## The task
All of the entries need to be printed again exactly; pictures are the only thing to omit.

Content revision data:
┌──

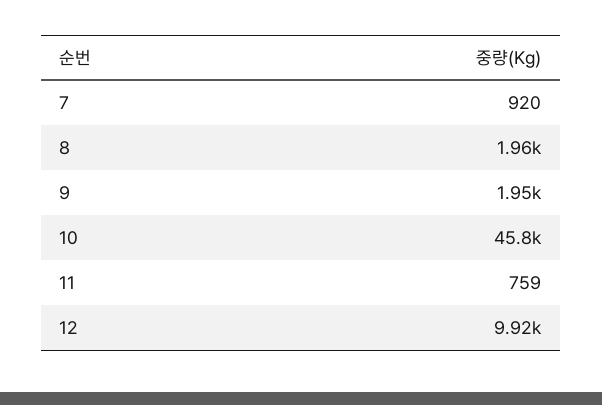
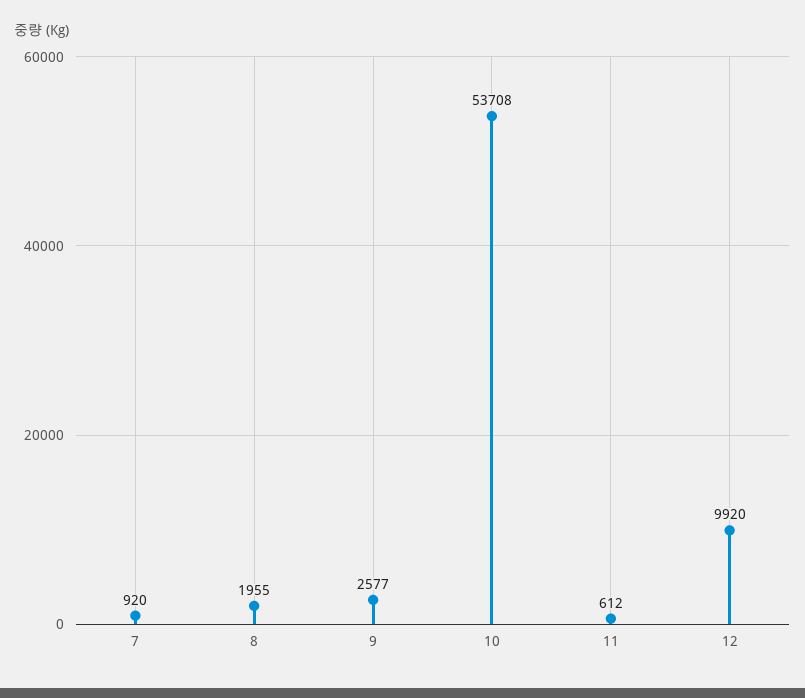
9: 1950 -> 2577
10: 45800 -> 53708
11: 759 -> 612

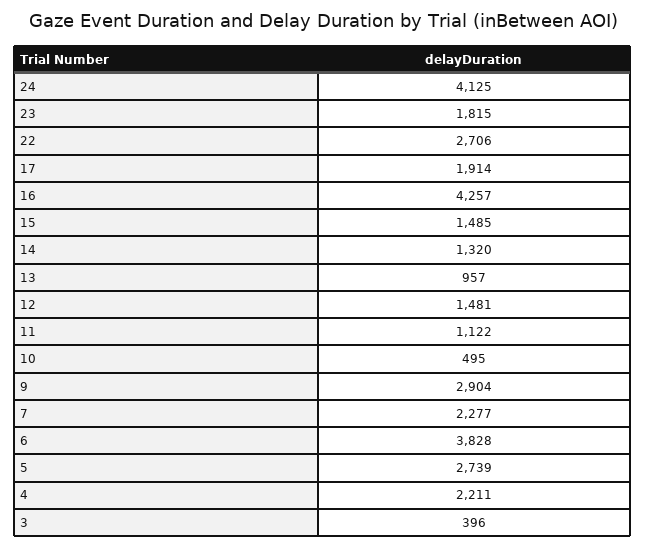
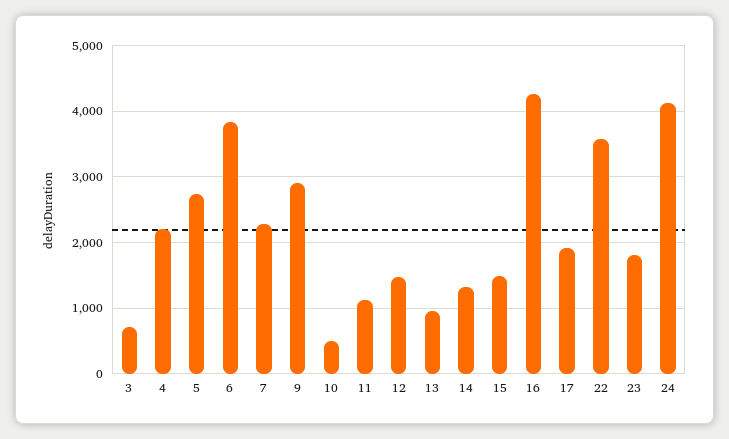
22: 2706 -> 3600
3: 396 -> 700

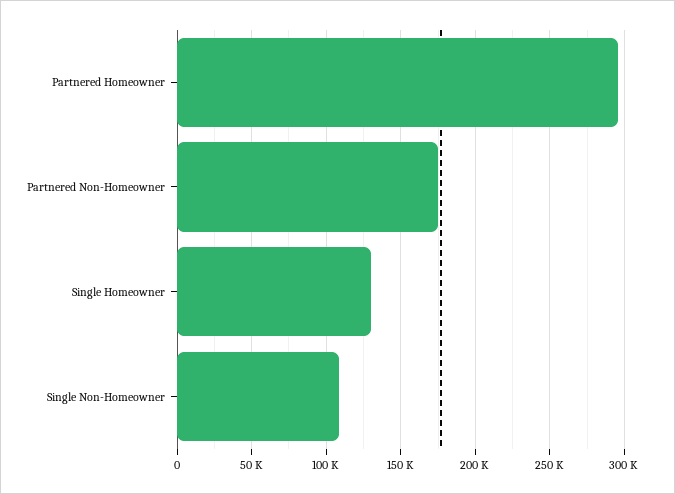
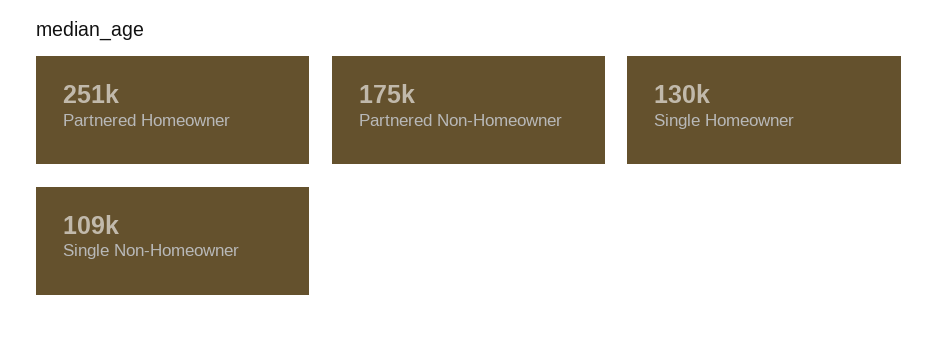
Partnered Homeowner: 295000 -> 251000

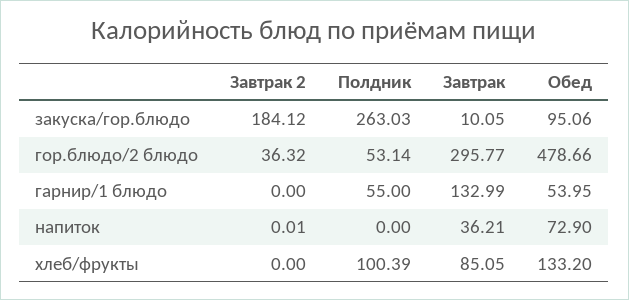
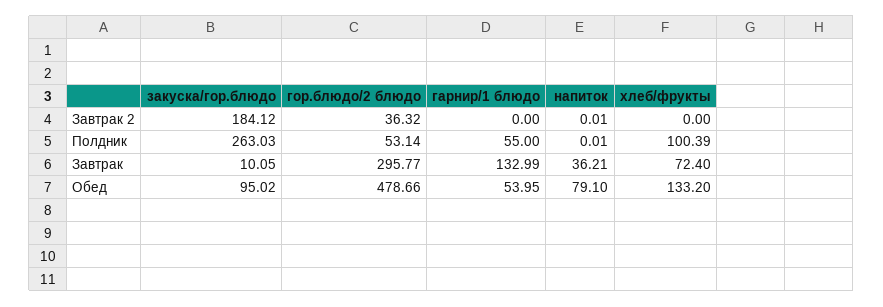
Обед, закуска/гор.блюдо: 95.06 -> 95.02
Полдник, напиток: 0 -> 0.01
Обед, напиток: 72.9 -> 79.1
Завтрак, хлеб/фрукты: 85.05 -> 72.4

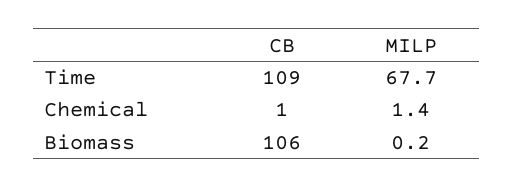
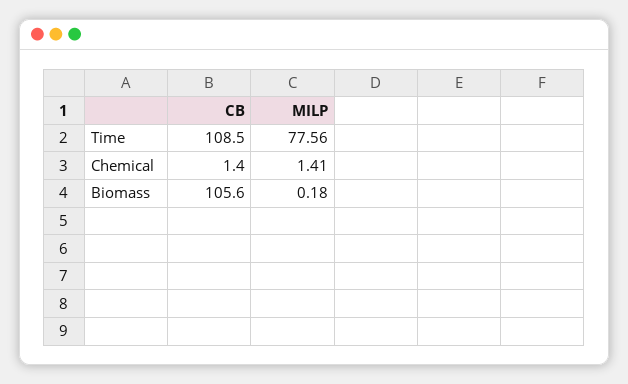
MILP, Time: 67.7 -> 77.56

└──

## Solution to the problem
9: 1950 -> 2577
10: 45800 -> 53708
11: 759 -> 612

22: 2706 -> 3600
3: 396 -> 700

Partnered Homeowner: 295000 -> 251000

Обед, закуска/гор.блюдо: 95.06 -> 95.02
Полдник, напиток: 0 -> 0.01
Обед, напиток: 72.9 -> 79.1
Завтрак, хлеб/фрукты: 85.05 -> 72.4

MILP, Time: 67.7 -> 77.56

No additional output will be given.